NSF LogoData is powerful. From data comes information, and from information comes knowledge. Data is also a critical component in quantitative analysis and for proving or disproving scientific hypotheses. But what happens to data after it has served its initial purpose? And what are your obligations, and potential benefits, with respect to openly sharing data with other researchers?

Data management and data sharing is viewed with growing importance in today’s research environment, particularly in the eyes of government funding agencies. Not only is data management a requirement for most proposals using public funding, but effective data sharing can also work in your favor in the proposal review process. Consider the difference between two accomplished scientists, both conducting excellent research and publishing results in top journals, but only one of the scientists has made their data openly available, with 1000s of other researchers already accessing the data for further research. Clearly, the scientist who has shared data has created substantial additional impact on the community and facilitated a greater return on investment beyond the initially funded research. Such accomplishments can and should be included in your proposals.

As one example, let’s examine the data management requirements for proposals submitted to the U.S. National Science Foundation. What is immediately obvious when preparing a NSF proposal is the need to incorporate a two-page Data Management Plan as an addendum to your project description. Requirements for the Data Management Plan are outlined in the “Proposal and Award Policies and Procedures Guide” (2013) within both the “Grant Proposal Guide” and the “Award & Administration Guide.” Note that in some cases there are also specific data management requirements for particular NSF Directorates and Divisions, which need to be adhered to when submitting proposals for those programs.
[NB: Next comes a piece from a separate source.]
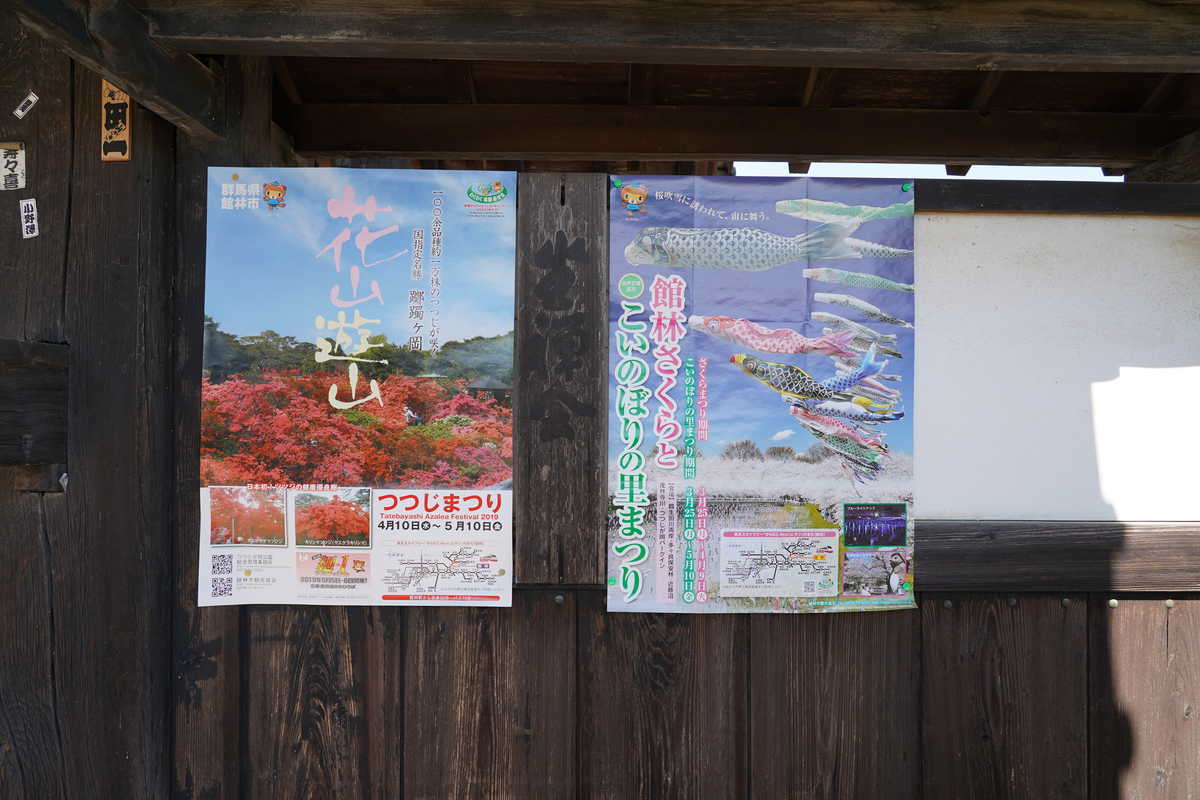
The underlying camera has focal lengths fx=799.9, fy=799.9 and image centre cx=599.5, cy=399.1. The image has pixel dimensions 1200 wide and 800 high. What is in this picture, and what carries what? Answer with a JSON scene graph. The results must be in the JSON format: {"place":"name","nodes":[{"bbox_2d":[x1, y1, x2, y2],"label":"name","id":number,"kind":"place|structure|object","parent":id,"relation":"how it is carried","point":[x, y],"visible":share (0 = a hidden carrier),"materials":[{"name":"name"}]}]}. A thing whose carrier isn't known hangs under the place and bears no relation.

To quote from the Data Management Plan: “Investigators are expected to share with other researchers, at no more than incremental cost and within a reasonable time, the primary data, samples, physical collections and other supporting materials created or gathered in the course of work under NSF grants. Grantees are expected to encourage and facilitate such sharing.” Accordingly, the proposal will need to describe the “types of data… to be produced in the course of the project”, “the standards to be used for data and metadata format”, “policies for access and sharing”, “policies and provisions for re-use, re-distribution, and the production of derivatives”, and “plans for archiving data… and for preservation of access.” Proposals can not be submitted without such a plan.
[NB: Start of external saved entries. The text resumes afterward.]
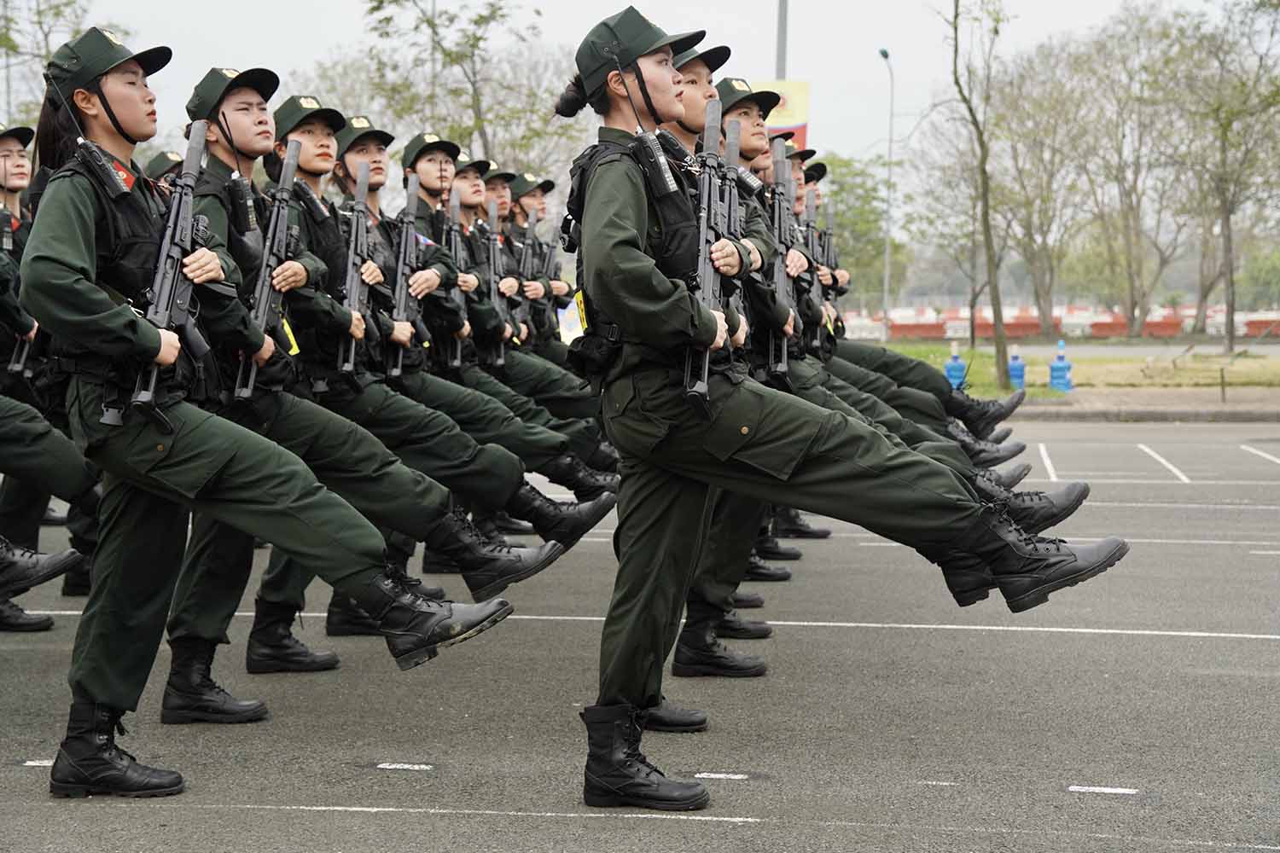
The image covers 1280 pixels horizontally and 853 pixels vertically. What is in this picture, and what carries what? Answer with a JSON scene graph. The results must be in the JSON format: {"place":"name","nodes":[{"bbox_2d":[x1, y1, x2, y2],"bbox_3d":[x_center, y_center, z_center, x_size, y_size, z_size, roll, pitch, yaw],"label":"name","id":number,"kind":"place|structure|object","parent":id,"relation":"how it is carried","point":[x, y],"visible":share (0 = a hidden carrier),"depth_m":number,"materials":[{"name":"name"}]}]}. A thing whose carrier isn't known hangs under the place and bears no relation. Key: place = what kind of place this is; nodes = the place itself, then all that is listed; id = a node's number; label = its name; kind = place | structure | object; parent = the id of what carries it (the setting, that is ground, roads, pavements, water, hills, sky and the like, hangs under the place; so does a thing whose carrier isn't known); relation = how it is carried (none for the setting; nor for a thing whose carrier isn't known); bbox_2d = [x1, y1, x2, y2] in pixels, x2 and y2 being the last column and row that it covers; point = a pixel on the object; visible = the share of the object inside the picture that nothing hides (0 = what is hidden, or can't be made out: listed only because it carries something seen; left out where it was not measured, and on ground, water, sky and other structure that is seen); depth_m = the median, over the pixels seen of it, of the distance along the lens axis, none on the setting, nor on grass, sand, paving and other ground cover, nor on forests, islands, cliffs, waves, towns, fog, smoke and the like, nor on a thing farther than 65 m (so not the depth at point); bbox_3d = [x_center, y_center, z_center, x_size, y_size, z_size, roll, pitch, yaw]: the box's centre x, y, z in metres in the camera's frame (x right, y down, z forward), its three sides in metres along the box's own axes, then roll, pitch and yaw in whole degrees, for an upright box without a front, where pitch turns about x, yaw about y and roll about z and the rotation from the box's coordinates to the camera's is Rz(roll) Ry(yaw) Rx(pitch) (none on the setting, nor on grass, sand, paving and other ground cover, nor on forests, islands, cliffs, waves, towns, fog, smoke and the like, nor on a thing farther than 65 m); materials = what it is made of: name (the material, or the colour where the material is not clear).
{"place":"outdoors","nodes":[
{"label":"outdoors","id":0,"kind":"place"},
{"bbox_2d":[145,150,184,183],"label":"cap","id":1,"kind":"object","parent":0,"point":[164,158],"visible":0.19,"depth_m":10.65,"materials":[{"name":"green fabric"}]},
{"bbox_2d":[186,65,279,122],"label":"cap","id":2,"kind":"object","parent":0,"point":[274,88],"visible":0.8,"depth_m":6.58,"materials":[{"name":"fabric"}]},
{"bbox_2d":[235,137,301,400],"bbox_3d":[-1.198,-0.493,6.241,0.172,0.768,0.608,0,4,4],"label":"rifle","id":3,"kind":"object","parent":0,"point":[291,158],"visible":0.85,"depth_m":6.28,"materials":[{"name":"black metal"}]},
{"bbox_2d":[453,152,496,176],"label":"cap","id":4,"kind":"object","parent":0,"point":[467,162],"visible":0.45,"depth_m":11.12,"materials":[{"name":"green fabric"}]},
{"bbox_2d":[479,162,517,188],"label":"cap","id":5,"kind":"object","parent":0,"point":[494,170],"visible":0.47,"depth_m":12.43,"materials":[{"name":"fabric"}]},
{"bbox_2d":[4,0,1274,190],"label":"sky","id":6,"kind":"structure","parent":0,"point":[794,68],"materials":[{"name":"grey"}]},
{"bbox_2d":[0,415,1279,852],"label":"parking lot","id":7,"kind":"structure","parent":0,"point":[1075,807],"materials":[{"name":"grey asphalt"}]},
{"bbox_2d":[0,121,87,635],"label":"person","id":8,"kind":"object","parent":7,"relation":"on","point":[14,160],"visible":0.55,"depth_m":7.91},
{"bbox_2d":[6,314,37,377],"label":"rifle","id":9,"kind":"object","parent":8,"relation":"in","point":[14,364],"visible":0.66,"depth_m":7.64,"materials":[{"name":"black metal"}]},
{"bbox_2d":[17,24,515,801],"bbox_3d":[-1.128,-0.097,5.194,1.293,2.072,0.842,0,4,4],"label":"woman","id":10,"kind":"object","parent":7,"relation":"on","point":[111,115],"visible":0.96,"depth_m":5.11},
{"bbox_2d":[129,121,211,429],"bbox_3d":[-1.229,-0.399,5.109,0.173,0.761,0.611,0,4,4],"label":"rifle","id":11,"kind":"object","parent":10,"relation":"in","point":[196,158],"visible":0.84,"depth_m":5.13,"materials":[{"name":"black metal"}]},
{"bbox_2d":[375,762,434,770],"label":"road marking","id":12,"kind":"object","parent":7,"relation":"on","point":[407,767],"visible":0.95,"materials":[{"name":"white paint"}]},
{"bbox_2d":[263,103,604,602],"bbox_3d":[-1.072,-0.271,7.725,1.573,2.260,0.842,0,4,4],"label":"person","id":13,"kind":"object","parent":7,"relation":"on","point":[306,145],"visible":0.56,"depth_m":7.64},
{"bbox_2d":[337,156,372,374],"bbox_3d":[-1.081,-0.577,7.300,0.169,0.742,0.606,0,4,4],"label":"rifle","id":14,"kind":"object","parent":13,"relation":"in","point":[354,297],"visible":0.81,"depth_m":7.35,"materials":[{"name":"metal"}]},
{"bbox_2d":[335,114,393,152],"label":"cap","id":15,"kind":"object","parent":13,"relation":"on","point":[386,135],"visible":0.63,"depth_m":8.36,"materials":[{"name":"green fabric"}]},
{"bbox_2d":[389,136,622,556],"bbox_3d":[-0.855,-0.406,9.154,1.433,2.199,0.828,0,4,4],"label":"person","id":16,"kind":"object","parent":7,"relation":"on","point":[416,160],"visible":0.56,"depth_m":9.07},
{"bbox_2d":[387,170,423,376],"bbox_3d":[-0.995,-0.620,8.107,0.182,0.808,0.613,0,4,4],"label":"rifle","id":17,"kind":"object","parent":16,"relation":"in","point":[402,305],"visible":0.82,"depth_m":8.15,"materials":[{"name":"metal"}]},
{"bbox_2d":[440,184,468,367],"bbox_3d":[-0.913,-0.680,9.287,0.185,0.879,0.588,0,4,4],"label":"rifle","id":18,"kind":"object","parent":16,"relation":"in","point":[459,362],"visible":0.64,"depth_m":9.33,"materials":[{"name":"black metal"}]},
{"bbox_2d":[483,193,508,362],"bbox_3d":[-0.777,-0.736,10.115,0.180,0.913,0.611,0,4,4],"label":"rifle","id":19,"kind":"object","parent":16,"relation":"in","point":[491,272],"visible":0.73,"depth_m":10.17,"materials":[{"name":"black metal"}]},
{"bbox_2d":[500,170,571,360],"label":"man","id":20,"kind":"object","parent":7,"relation":"on","point":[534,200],"visible":0.41,"depth_m":13.18},
{"bbox_2d":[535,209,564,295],"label":"rifle","id":21,"kind":"object","parent":20,"relation":"in","point":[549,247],"visible":0.63,"depth_m":12.70,"materials":[{"name":"black metal"}]},
{"bbox_2d":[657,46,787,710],"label":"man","id":22,"kind":"object","parent":7,"relation":"on","point":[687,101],"visible":0.28,"depth_m":6.76},
{"bbox_2d":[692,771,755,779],"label":"road marking","id":23,"kind":"object","parent":7,"relation":"on","point":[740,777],"visible":0.88,"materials":[{"name":"white paint"}]},
{"bbox_2d":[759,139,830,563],"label":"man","id":24,"kind":"object","parent":7,"relation":"on","point":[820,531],"visible":0.19,"depth_m":10.37},
{"bbox_2d":[552,7,1123,813],"bbox_3d":[0.438,-0.105,5.088,1.325,2.126,0.929,0,4,4],"label":"woman","id":25,"kind":"object","parent":7,"relation":"on","point":[644,93],"visible":0.97,"depth_m":5.03},
{"bbox_2d":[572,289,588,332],"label":"tag","id":26,"kind":"object","parent":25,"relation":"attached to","point":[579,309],"visible":0.5,"depth_m":5.35,"materials":[{"name":"yellow"}]},
{"bbox_2d":[683,96,737,412],"bbox_3d":[0.188,-0.451,5.165,0.171,0.816,0.723,0,4,4],"label":"rifle","id":27,"kind":"object","parent":25,"relation":"in","point":[707,185],"visible":0.77,"depth_m":5.19,"materials":[{"name":"black metal"}]},
{"bbox_2d":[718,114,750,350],"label":"rifle","id":28,"kind":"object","parent":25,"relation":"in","point":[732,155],"visible":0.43,"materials":[{"name":"black metal"}]},
{"bbox_2d":[688,50,1088,669],"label":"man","id":29,"kind":"object","parent":7,"relation":"on","point":[695,98],"visible":0.29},
{"bbox_2d":[766,134,796,382],"bbox_3d":[0.561,-0.614,7.714,0.190,0.919,0.749,0,4,4],"label":"rifle","id":30,"kind":"object","parent":29,"relation":"in","point":[780,279],"visible":0.72,"depth_m":7.75,"materials":[{"name":"black metal"}]},
{"bbox_2d":[775,142,1032,526],"bbox_3d":[0.877,-0.461,9.161,1.592,2.215,0.974,0,4,4],"label":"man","id":31,"kind":"object","parent":7,"relation":"on","point":[797,175],"visible":0.25,"depth_m":9.09},
{"bbox_2d":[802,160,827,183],"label":"cap","id":32,"kind":"object","parent":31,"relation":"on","point":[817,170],"visible":0.29,"depth_m":12.39,"materials":[{"name":"green fabric"}]},
{"bbox_2d":[802,178,828,349],"bbox_3d":[0.909,-0.794,9.951,0.209,0.932,0.711,0,4,4],"label":"rifle","id":33,"kind":"object","parent":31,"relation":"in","point":[810,205],"visible":0.63,"depth_m":10.01,"materials":[{"name":"black metal"}]},
{"bbox_2d":[816,193,838,295],"bbox_3d":[1.167,-1.082,12.002,0.217,0.696,0.618,0,4,4],"label":"rifle","id":34,"kind":"object","parent":31,"relation":"in","point":[830,224],"visible":0.53,"depth_m":12.04,"materials":[{"name":"black metal"}]},
{"bbox_2d":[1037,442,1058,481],"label":"parking line","id":35,"kind":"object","parent":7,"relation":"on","point":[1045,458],"visible":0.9,"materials":[{"name":"white paint"}]},
{"bbox_2d":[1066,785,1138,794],"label":"road marking","id":36,"kind":"object","parent":7,"relation":"on","point":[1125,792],"visible":0.95,"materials":[{"name":"white paint"}]},
{"bbox_2d":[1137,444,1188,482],"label":"parking line","id":37,"kind":"object","parent":7,"relation":"on","point":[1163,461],"visible":0.92,"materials":[{"name":"white paint"}]},
{"bbox_2d":[856,339,1279,394],"label":"lawn","id":38,"kind":"structure","parent":0,"point":[978,354],"materials":[{"name":"green plant"}]},
{"bbox_2d":[942,343,967,389],"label":"water jug","id":39,"kind":"object","parent":38,"relation":"on","point":[957,369],"visible":0.77,"depth_m":25.71,"materials":[{"name":"blue plastic"}]},
{"bbox_2d":[940,0,1013,388],"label":"tree","id":40,"kind":"object","parent":38,"relation":"on","point":[1000,341],"visible":1,"depth_m":30.01,"materials":[{"name":"green plant"}]},
{"bbox_2d":[1007,349,1027,389],"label":"water jug","id":41,"kind":"object","parent":38,"relation":"on","point":[1018,376],"visible":0.86,"depth_m":27.67,"materials":[{"name":"blue plastic"}]},
{"bbox_2d":[986,47,1088,343],"bbox_3d":[11.297,-6.739,56.217,6.101,8.906,6.055,4,6,42],"label":"tree","id":42,"kind":"object","parent":38,"relation":"on","point":[1050,175],"visible":0.92,"depth_m":55.95,"materials":[{"name":"plant"}]},
{"bbox_2d":[1047,340,1073,391],"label":"water jug","id":43,"kind":"object","parent":38,"relation":"on","point":[1058,364],"visible":0.99,"depth_m":27.24,"materials":[{"name":"blue plastic"}]},
{"bbox_2d":[1168,0,1279,354],"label":"tree","id":44,"kind":"object","parent":38,"relation":"on","point":[1225,212],"visible":0.99,"depth_m":42.79,"materials":[{"name":"plant"}]},
{"bbox_2d":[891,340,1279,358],"label":"road","id":45,"kind":"structure","parent":0,"point":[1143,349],"materials":[{"name":"grey concrete"}]},
{"bbox_2d":[997,389,1279,423],"label":"pavement","id":46,"kind":"structure","parent":0,"point":[1211,414],"materials":[{"name":"grey concrete"}]},
{"label":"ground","id":47,"kind":"structure","parent":0},
{"bbox_2d":[0,0,103,121],"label":"tree","id":48,"kind":"object","parent":47,"relation":"on","point":[68,3],"visible":0.49,"depth_m":39.21,"materials":[{"name":"green plant"}]},
{"bbox_2d":[348,0,584,177],"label":"tree","id":49,"kind":"object","parent":47,"relation":"on","point":[374,8],"visible":0.75,"depth_m":47.51,"materials":[{"name":"green plant"}]},
{"bbox_2d":[774,0,788,80],"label":"pole","id":50,"kind":"object","parent":47,"relation":"on","point":[780,58],"visible":0.33,"depth_m":32.95,"materials":[{"name":"grey metal"}]},
{"bbox_2d":[747,78,810,150],"bbox_3d":[2.182,-4.536,33.923,1.949,3.141,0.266,0,4,4],"label":"banner","id":51,"kind":"object","parent":50,"relation":"attached to","point":[802,90],"visible":0.26,"depth_m":33.75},
{"bbox_2d":[809,151,905,309],"label":"tree","id":52,"kind":"object","parent":47,"relation":"on","point":[880,215],"visible":0.61,"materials":[{"name":"green plant"}]},
{"bbox_2d":[876,47,894,337],"bbox_3d":[6.923,-6.303,54.007,0.450,8.190,1.657,0,4,4],"label":"street lamp","id":53,"kind":"object","parent":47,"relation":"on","point":[882,53],"visible":0.88,"depth_m":54.11,"materials":[{"name":"grey metal"}]},
{"bbox_2d":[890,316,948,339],"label":"red barrier","id":54,"kind":"object","parent":47,"relation":"on","point":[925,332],"visible":0.67,"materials":[{"name":"red plastic"}]},
{"bbox_2d":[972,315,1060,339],"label":"red barrier","id":55,"kind":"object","parent":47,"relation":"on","point":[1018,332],"visible":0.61,"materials":[{"name":"red plastic"}]},
{"bbox_2d":[848,303,1279,340],"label":"barrier fence","id":56,"kind":"object","parent":47,"relation":"on","point":[1173,332],"visible":0.57,"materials":[{"name":"red plastic"}]},
{"bbox_2d":[1070,7,1191,334],"bbox_3d":[14.632,-7.378,56.771,6.234,10.072,6.181,4,6,43],"label":"tree","id":57,"kind":"object","parent":47,"relation":"on","point":[1133,210],"visible":0.98,"depth_m":56.48,"materials":[{"name":"plant"}]},
{"bbox_2d":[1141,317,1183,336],"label":"red barrier","id":58,"kind":"object","parent":47,"relation":"on","point":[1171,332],"visible":0.64,"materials":[{"name":"red plastic"}]},
{"bbox_2d":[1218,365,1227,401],"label":"post","id":59,"kind":"object","parent":47,"relation":"on","point":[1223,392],"visible":0.99,"depth_m":25.51,"materials":[{"name":"brown"}]},
{"bbox_2d":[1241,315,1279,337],"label":"barrier","id":60,"kind":"object","parent":47,"relation":"on","point":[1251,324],"visible":0.64,"depth_m":60.50,"materials":[{"name":"red plastic"}]}
]}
As another important consideration, if “any PI or co-PI identified on the project has received NSF funding (including any current funding) in the past five years”, the proposal must include a description of past awards, including a synopsis of data produced from these awards. Specifcally, in addition to a basic summary of past projects, this description should include “evidence of research products and their availability, including, but not limited to: data, publications, samples, physical collections, software, and models, as described in any Data Management Plan.”

Along these same lines, NSF also recently adjusted the requirements for the Biographical Sketch to specify “Products” rather than just “Publications.” Thus, in addition to previous items in this category, such as publications and patents, “Products” now also includes data.

The overall implication is that NSF is interesting in seeing both past success in impacting the community through data sharing and specific plans on how this will be accomplished in future research. Be sure to keep this this in mind when writing your next proposal. And remember… data is powerful.